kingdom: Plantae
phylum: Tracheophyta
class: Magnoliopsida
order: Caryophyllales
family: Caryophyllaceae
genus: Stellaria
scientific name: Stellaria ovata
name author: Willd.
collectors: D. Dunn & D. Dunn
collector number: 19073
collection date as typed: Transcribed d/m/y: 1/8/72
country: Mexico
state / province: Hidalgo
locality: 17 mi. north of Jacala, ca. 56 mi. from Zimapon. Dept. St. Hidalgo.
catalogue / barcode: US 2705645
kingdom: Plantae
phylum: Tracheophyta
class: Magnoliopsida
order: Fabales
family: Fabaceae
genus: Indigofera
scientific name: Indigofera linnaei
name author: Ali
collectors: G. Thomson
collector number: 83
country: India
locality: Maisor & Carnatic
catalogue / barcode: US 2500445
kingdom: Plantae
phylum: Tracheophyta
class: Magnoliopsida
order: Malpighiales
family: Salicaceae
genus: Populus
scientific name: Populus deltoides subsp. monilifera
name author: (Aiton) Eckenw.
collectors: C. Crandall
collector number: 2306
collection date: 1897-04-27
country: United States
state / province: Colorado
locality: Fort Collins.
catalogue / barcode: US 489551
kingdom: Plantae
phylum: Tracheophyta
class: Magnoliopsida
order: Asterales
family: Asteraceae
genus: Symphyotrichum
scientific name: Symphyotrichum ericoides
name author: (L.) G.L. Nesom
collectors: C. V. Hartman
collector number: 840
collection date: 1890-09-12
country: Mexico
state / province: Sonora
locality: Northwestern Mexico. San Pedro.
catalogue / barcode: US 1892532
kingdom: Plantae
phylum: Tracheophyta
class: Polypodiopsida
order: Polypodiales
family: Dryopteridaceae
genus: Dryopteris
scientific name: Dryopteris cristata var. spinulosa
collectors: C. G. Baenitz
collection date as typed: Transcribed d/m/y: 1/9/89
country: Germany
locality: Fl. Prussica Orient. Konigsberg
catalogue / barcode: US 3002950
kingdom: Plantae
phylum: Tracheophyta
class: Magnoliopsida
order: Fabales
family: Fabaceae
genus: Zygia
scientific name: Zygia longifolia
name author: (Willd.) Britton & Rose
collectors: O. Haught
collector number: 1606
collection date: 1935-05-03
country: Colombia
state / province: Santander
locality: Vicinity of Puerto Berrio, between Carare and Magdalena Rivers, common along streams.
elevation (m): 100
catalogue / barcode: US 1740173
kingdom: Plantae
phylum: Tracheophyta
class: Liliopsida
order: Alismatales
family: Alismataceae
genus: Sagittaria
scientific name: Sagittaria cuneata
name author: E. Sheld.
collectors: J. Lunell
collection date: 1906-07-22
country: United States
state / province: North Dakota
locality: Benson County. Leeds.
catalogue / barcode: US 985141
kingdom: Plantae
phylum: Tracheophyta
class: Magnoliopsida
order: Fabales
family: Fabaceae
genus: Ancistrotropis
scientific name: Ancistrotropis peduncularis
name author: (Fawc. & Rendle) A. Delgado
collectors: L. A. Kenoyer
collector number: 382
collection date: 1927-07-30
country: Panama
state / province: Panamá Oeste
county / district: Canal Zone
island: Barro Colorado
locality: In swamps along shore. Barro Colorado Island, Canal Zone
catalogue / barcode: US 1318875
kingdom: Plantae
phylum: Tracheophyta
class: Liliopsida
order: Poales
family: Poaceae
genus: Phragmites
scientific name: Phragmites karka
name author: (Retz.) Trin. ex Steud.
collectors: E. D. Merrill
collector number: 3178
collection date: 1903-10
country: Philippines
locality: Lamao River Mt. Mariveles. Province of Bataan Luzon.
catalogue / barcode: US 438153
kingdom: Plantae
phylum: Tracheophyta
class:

=== Description of the task ===
Can you write out all of the rows above again, substituting "collected by" for every "collectors" and leaving everything else unchanged?

=== The answer ===
kingdom: Plantae
phylum: Tracheophyta
class: Magnoliopsida
order: Caryophyllales
family: Caryophyllaceae
genus: Stellaria
scientific name: Stellaria ovata
name author: Willd.
collected by: D. Dunn & D. Dunn
collector number: 19073
collection date as typed: Transcribed d/m/y: 1/8/72
country: Mexico
state / province: Hidalgo
locality: 17 mi. north of Jacala, ca. 56 mi. from Zimapon. Dept. St. Hidalgo.
catalogue / barcode: US 2705645
kingdom: Plantae
phylum: Tracheophyta
class: Magnoliopsida
order: Fabales
family: Fabaceae
genus: Indigofera
scientific name: Indigofera linnaei
name author: Ali
collected by: G. Thomson
collector number: 83
country: India
locality: Maisor & Carnatic
catalogue / barcode: US 2500445
kingdom: Plantae
phylum: Tracheophyta
class: Magnoliopsida
order: Malpighiales
family: Salicaceae
genus: Populus
scientific name: Populus deltoides subsp. monilifera
name author: (Aiton) Eckenw.
collected by: C. Crandall
collector number: 2306
collection date: 1897-04-27
country: United States
state / province: Colorado
locality: Fort Collins.
catalogue / barcode: US 489551
kingdom: Plantae
phylum: Tracheophyta
class: Magnoliopsida
order: Asterales
family: Asteraceae
genus: Symphyotrichum
scientific name: Symphyotrichum ericoides
name author: (L.) G.L. Nesom
collected by: C. V. Hartman
collector number: 840
collection date: 1890-09-12
country: Mexico
state / province: Sonora
locality: Northwestern Mexico. San Pedro.
catalogue / barcode: US 1892532
kingdom: Plantae
phylum: Tracheophyta
class: Polypodiopsida
order: Polypodiales
family: Dryopteridaceae
genus: Dryopteris
scientific name: Dryopteris cristata var. spinulosa
collected by: C. G. Baenitz
collection date as typed: Transcribed d/m/y: 1/9/89
country: Germany
locality: Fl. Prussica Orient. Konigsberg
catalogue / barcode: US 3002950
kingdom: Plantae
phylum: Tracheophyta
class: Magnoliopsida
order: Fabales
family: Fabaceae
genus: Zygia
scientific name: Zygia longifolia
name author: (Willd.) Britton & Rose
collected by: O. Haught
collector number: 1606
collection date: 1935-05-03
country: Colombia
state / province: Santander
locality: Vicinity of Puerto Berrio, between Carare and Magdalena Rivers, common along streams.
elevation (m): 100
catalogue / barcode: US 1740173
kingdom: Plantae
phylum: Tracheophyta
class: Liliopsida
order: Alismatales
family: Alismataceae
genus: Sagittaria
scientific name: Sagittaria cuneata
name author: E. Sheld.
collected by: J. Lunell
collection date: 1906-07-22
country: United States
state / province: North Dakota
locality: Benson County. Leeds.
catalogue / barcode: US 985141
kingdom: Plantae
phylum: Tracheophyta
class: Magnoliopsida
order: Fabales
family: Fabaceae
genus: Ancistrotropis
scientific name: Ancistrotropis peduncularis
name author: (Fawc. & Rendle) A. Delgado
collected by: L. A. Kenoyer
collector number: 382
collection date: 1927-07-30
country: Panama
state / province: Panamá Oeste
county / district: Canal Zone
island: Barro Colorado
locality: In swamps along shore. Barro Colorado Island, Canal Zone
catalogue / barcode: US 1318875
kingdom: Plantae
phylum: Tracheophyta
class: Liliopsida
order: Poales
family: Poaceae
genus: Phragmites
scientific name: Phragmites karka
name author: (Retz.) Trin. ex Steud.
collected by: E. D. Merrill
collector number: 3178
collection date: 1903-10
country: Philippines
locality: Lamao River Mt. Mariveles. Province of Bataan Luzon.
catalogue / barcode: US 438153
kingdom: Plantae
phylum: Tracheophyta
class:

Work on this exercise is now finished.